Fraude dans les soins de santé (et au-delà) : les chiffres appellent à la nuance, pas à la recherche d’un bouc émissaire
Poursuivons cette analyse, faisons vérifier ces constatations en profondeur, et faisons-les également confirmer par d’autres. Sur cette base, abordons le processus de manière nuancée, sans focalisation excessive ou inappropriée.
Le rapport annuel 2025 du Service d’évaluation et de contrôle médicaux (SECM), publié en mars 2026, donne un aperçu des montants indûment facturés dans les soins de santé belges. Les chiffres sont importants, mais appellent à la nuance : ils ne désignent pas un seul groupe professionnel comme étant à lui seul responsable du problème.
Les grandes lignes
En 2025, 334 enquêtes de contrôle ont été clôturées.
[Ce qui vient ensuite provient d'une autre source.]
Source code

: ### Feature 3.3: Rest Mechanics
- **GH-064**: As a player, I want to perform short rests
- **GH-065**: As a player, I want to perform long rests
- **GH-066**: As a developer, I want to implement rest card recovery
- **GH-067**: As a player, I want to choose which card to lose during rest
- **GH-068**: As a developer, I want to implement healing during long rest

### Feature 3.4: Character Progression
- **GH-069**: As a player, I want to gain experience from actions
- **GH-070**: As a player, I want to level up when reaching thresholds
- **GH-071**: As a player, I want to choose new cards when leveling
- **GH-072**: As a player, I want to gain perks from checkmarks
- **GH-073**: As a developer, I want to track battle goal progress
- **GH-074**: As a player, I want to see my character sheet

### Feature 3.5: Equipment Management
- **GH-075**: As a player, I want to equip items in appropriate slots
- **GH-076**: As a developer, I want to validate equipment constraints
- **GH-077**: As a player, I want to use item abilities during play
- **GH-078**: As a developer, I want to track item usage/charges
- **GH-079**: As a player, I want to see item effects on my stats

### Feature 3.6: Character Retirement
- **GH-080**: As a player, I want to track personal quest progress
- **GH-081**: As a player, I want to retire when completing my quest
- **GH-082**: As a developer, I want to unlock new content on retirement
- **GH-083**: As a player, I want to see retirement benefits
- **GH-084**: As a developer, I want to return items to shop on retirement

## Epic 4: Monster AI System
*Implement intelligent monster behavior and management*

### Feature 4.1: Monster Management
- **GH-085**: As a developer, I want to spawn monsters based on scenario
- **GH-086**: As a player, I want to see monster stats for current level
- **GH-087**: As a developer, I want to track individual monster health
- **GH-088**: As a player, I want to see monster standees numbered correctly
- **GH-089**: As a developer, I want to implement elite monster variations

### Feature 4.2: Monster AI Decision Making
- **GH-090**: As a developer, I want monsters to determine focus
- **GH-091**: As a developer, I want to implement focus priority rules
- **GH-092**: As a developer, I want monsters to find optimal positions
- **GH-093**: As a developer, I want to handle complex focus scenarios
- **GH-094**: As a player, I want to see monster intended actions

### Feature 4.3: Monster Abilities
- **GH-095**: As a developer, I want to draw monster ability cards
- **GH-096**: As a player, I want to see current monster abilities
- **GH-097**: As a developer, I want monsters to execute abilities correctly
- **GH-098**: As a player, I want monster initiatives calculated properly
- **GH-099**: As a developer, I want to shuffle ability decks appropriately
Ensemble, elles portaient sur 15,86 millions d’euros de montants indûment facturés. Parmi celles-ci, 47 enquêtes concernaient spécifiquement des fraudes, pour un montant total de 4,34 millions d’euros.
Cette distinction est importante : une facturation indue ne constitue pas automatiquement une fraude. En matière de fraude, l’INAMI établit notamment une distinction sur la base de l’intention et de la mauvaise foi.
Répartie dans l’ensemble du secteur des soins
La répartition des enquêtes de contrôle montre également que différents groupes sont concernés. Chez les dentistes, 123 enquêtes ont été clôturées, contre 88 dans les établissements de soins et 46 chez les médecins. Des enquêtes ont également été menées auprès d’infirmiers, de kinésithérapeutes et d’assurés.
Si l’on considère spécifiquement les 47 enquêtes pour fraude, 40 % concernaient des dentistes, 26 % des infirmiers et 23 % des médecins. La fraude ne se limite donc pas à un seul groupe professionnel.
« La fraude ne se limite pas à un seul groupe professionnel. »
Les montants diffèrent en outre fortement selon les groupes. Chez les médecins, par exemple, le montant moyen par enquête pour fraude était plus élevé que chez plusieurs autres groupes. Dans les établissements de soins, les montants totaux sont en revanche nettement plus élevés, mais il s’agit dans ce cas d’institutions et non de prestataires de soins individuels.
Une meilleure détection
Les nouvelles technologies peuvent permettre de détecter plus rapidement la fraude. L’Agence InterMutualiste (AIM) teste des systèmes capables de repérer automatiquement des schémas de facturation atypiques. L’INAMI souhaite étendre davantage cette approche.
Cela pourrait conduire à des chiffres plus élevés à l’avenir, parce que la fraude sera mieux détectée.
Une augmentation du nombre de cas constatés ne signifie donc pas automatiquement qu’il y a également davantage de fraude.
Pas liée à une région
Certains dossiers ont bénéficié d’une importante couverture médiatique, tant en Flandre qu’en Wallonie. Cela ne constitue pas en soi une preuve qu’une région connaîtrait structurellement davantage de fraude que l’autre. Pour pouvoir l’affirmer, il faudrait disposer de davantage de données que de quelques dossiers individuels.
Conclusion
Les chiffres du SECM montrent que les facturations indues et la fraude constituent un problème réel au sein des soins de santé. Ils montrent en même temps que le problème est réparti entre différents groupes professionnels et différentes institutions.
Ces chiffres constituent donc avant tout une raison de continuer à améliorer les contrôles et la détection — et non de désigner sans nuance un seul groupe professionnel ou une seule région comme responsable.